Si les éléments de preuve confirment que le plaignant était en possession d’une arme à feu, il a aussi été indiqué dans un témoignage qu’il n’essayait pas de saisir cette arme au moment où il a été visé par un coup de feu. Cependant, ce témoignage est contesté par le récit de l’AI. En effet, selon l’AI, le plaignant avait saisi la poignée de l’arme, qui se trouvait dans sa ceinture, lorsqu’il a fait feu, craignant pour sa vie. Ce témoignage est appuyé par les récits de deux autres agents – ayant tous deux pris part à la manœuvre d’arrestation –, qui ont vu les mains du plaignant à la hauteur de sa ceinture à peu près au moment où le coup de feu a été tiré.
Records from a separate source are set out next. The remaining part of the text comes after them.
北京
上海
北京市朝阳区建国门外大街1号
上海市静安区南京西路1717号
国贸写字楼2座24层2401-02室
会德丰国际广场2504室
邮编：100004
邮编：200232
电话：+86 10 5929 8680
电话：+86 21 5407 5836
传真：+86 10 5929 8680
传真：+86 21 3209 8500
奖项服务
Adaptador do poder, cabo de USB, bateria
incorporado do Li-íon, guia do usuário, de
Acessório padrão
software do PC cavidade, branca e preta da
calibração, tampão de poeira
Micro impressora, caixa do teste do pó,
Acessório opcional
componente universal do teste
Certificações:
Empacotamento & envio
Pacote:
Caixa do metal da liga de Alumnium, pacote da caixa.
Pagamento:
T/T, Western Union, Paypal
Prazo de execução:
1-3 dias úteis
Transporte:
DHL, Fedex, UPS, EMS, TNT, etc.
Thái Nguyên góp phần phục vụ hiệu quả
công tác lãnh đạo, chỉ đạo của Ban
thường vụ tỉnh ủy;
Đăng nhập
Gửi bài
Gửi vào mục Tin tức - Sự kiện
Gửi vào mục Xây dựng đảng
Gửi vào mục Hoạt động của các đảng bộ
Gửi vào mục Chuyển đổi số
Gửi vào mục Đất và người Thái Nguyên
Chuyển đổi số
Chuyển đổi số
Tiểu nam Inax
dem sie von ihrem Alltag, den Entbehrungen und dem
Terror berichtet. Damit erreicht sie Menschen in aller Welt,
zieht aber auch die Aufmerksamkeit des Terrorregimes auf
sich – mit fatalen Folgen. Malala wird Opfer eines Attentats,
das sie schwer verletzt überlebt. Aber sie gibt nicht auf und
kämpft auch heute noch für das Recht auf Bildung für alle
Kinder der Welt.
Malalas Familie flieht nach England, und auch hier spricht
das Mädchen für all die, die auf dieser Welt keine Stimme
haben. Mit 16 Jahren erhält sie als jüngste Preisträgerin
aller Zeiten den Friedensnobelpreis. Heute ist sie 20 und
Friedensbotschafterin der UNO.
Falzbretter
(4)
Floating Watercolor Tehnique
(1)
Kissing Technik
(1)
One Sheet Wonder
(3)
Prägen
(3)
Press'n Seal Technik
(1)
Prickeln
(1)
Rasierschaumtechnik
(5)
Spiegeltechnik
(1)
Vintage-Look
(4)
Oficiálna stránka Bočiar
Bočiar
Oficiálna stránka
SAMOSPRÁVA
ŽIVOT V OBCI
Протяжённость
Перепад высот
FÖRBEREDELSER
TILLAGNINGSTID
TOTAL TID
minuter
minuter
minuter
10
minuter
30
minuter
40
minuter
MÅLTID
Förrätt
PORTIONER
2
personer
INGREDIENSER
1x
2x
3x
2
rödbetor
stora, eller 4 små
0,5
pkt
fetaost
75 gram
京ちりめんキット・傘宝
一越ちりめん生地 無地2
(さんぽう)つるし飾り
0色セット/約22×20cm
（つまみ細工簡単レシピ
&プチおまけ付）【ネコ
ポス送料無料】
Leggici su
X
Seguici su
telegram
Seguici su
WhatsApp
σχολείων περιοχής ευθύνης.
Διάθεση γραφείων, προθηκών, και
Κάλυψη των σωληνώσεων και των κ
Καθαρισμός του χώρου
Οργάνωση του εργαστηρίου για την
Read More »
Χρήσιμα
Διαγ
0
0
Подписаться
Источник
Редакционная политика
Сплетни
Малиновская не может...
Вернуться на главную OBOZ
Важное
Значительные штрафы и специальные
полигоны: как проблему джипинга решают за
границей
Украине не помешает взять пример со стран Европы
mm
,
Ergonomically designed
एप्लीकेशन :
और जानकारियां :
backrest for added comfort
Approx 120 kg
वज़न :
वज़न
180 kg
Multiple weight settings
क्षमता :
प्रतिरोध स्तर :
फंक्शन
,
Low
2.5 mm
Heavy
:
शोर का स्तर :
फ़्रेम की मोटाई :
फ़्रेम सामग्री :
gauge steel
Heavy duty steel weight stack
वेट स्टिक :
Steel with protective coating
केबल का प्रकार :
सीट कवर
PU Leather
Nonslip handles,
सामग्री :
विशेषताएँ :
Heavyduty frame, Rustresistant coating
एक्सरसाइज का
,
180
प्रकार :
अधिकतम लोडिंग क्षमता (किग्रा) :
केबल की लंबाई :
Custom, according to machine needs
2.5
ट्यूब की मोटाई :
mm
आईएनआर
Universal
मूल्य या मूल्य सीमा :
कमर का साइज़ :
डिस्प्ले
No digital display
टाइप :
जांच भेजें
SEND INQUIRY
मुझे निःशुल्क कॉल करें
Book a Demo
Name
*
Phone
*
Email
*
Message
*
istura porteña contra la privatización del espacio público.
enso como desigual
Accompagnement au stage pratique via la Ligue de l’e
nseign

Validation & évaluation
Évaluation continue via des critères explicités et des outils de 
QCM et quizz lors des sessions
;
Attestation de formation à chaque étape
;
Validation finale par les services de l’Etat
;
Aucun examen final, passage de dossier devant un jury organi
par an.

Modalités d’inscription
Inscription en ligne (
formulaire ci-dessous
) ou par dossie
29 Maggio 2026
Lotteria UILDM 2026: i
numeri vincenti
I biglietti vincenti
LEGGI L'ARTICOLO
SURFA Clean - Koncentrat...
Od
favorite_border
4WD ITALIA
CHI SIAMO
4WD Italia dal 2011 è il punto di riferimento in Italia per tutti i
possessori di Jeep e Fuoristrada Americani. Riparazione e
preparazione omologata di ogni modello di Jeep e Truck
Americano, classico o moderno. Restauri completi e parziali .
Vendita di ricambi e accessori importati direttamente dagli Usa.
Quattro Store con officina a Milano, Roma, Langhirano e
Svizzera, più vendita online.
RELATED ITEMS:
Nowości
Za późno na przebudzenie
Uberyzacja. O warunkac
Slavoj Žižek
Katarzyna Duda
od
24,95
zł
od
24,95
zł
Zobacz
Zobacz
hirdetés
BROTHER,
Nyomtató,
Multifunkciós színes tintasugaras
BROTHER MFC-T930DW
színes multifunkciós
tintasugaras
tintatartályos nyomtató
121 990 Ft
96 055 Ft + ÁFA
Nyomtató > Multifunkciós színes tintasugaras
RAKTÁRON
Ainsi, je ne peux pas conclure, sur la base d’un jugement raisonnable, que l’AI ne croyait pas sincèrement qu’il était nécessaire de tirer un coup de feu en direction du plaignant pour se protéger et protéger les autres d’une agression raisonnablement appréhendée.
Donc, la force utilisée par l’AI était raisonnable dans les circonstances. Si l’AI croyait sincèrement que le plaignant s’était emparé d’une arme à feu tandis qu’il tentait d’échapper à la police, comme on peut l’établir, sur la base d’un jugement raisonnable, en fonction des éléments de preuve recueillis, l’utilisation d’une arme à feu est alors une mesure dont l’ampleur semble correspondre aux exigences de la situation. À ce moment-là, puisqu’il y avait un risque très réel que le plaignant utilise son arme contre les agents, rien d’autre qu’un coup de feu n’avait le pouvoir d’empêcher immédiatement le plaignant de poser un tel geste et de protéger l’AI et les autres personnes présentes contre de graves lésions corporelles ou la mort.
Pour les raisons qui précèdent, il n’y a aucun motif de déposer des accusations criminelles dans cette affaire. Le dossier est clos.
Date : 18 juillet 2025
Approuvé par voie électronique par
Joseph Martino
Directeur
Unité des enquêtes spéciales
Notes
- 1) Sauf en cas d’indication contraire, les renseignements contenus dans cette section correspondent à ceux reçus par l’UES au moment où elle a été notifiée et ne correspondent pas nécessairement aux conclusions de l’UES à l’issue de son enquête. [Retour au texte]
- 2) Les enregistrements en question contiennent des renseignements personnels de nature délicate et ne sont donc pas divulgués, aux termes du paragraphe 34(2) de la Loi de 2019 sur l’Unité des enquêtes spéciales. Les parties importantes de ces enregistrements sont résumées ci-dessous. [Retour au texte]
Note:
La version originale anglaise signée du rapport fait autorité. En cas de divergence entre cette version et les versions anglaise ou française en ligne, la version originale anglaise signée du rapport l’emporte.